5. De beoordeling van het geschil
5.1 De door appellante aangevoerde grieven hebben zowel betrekking op de geldigheid van de heffingsverordening zelf als op de juistheid van de bepaling van de hoogte van de heffing. Het College zal hieronder eerst ingaan op de, bij wege van exceptie aangevoerde, meest vérstrekkende grieven inzake de geldigheid van de heffingsverordening.
5.2 Het College vat de grieven van appellante aldus samen, dat geen effectief toezicht kan worden uitgeoefend ten aanzien van de vraag of de activiteiten van verweerder wel het algemeen belang dienen, dat door de verplichte heffing ten gunste van activiteiten met een privaatrechtelijk karakter de vrijheid van vereniging wordt geschonden en dat het ongelijke profijt dat ondernemingen hebben van deze activiteiten een schending met zich meebrengt van zowel het Nederlandse als het Europese recht.

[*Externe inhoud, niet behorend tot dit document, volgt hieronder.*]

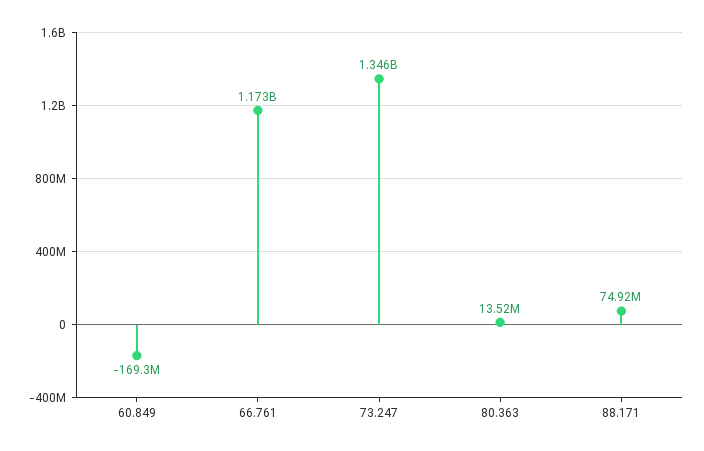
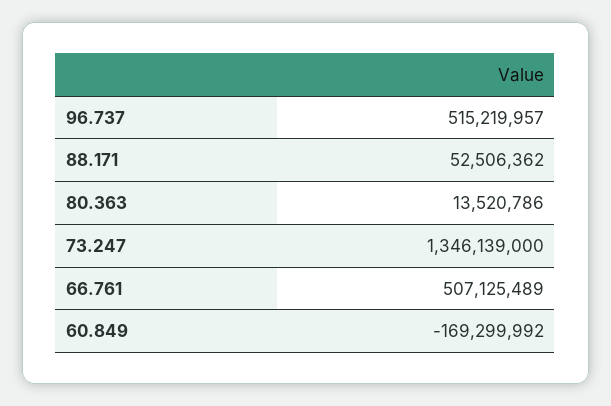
66.761: 1173000000 -> 507125489
88.171: 74920000 -> 52506362
96.737: none -> 515219957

5.2.1 Appellante heeft verschillende argumenten aangevoerd ter onderbouwing van haar grief dat geen werkelijke controle mogelijk is op de vraag of verweerders activiteiten daadwerkelijk in het algemeen belang zijn. Naar het oordeel van het College ontberen deze argumenten alle feitelijke grondslag, nu tegen het besluit tot oplegging van een heffing bezwaar en beroep openstaat waarbij tevens de verbindendheid van de onderliggende verordening in rechte kan worden getoetst. De behandeling in beroep vindt plaats bij een gerecht dat onafhankelijk is in de zin van artikel 6 EVRM en de stelling van appellante dat dit gerecht niet anders kan doen dan een beroep als bedoeld ongegrond te verklaren, vindt geen steun in de feiten.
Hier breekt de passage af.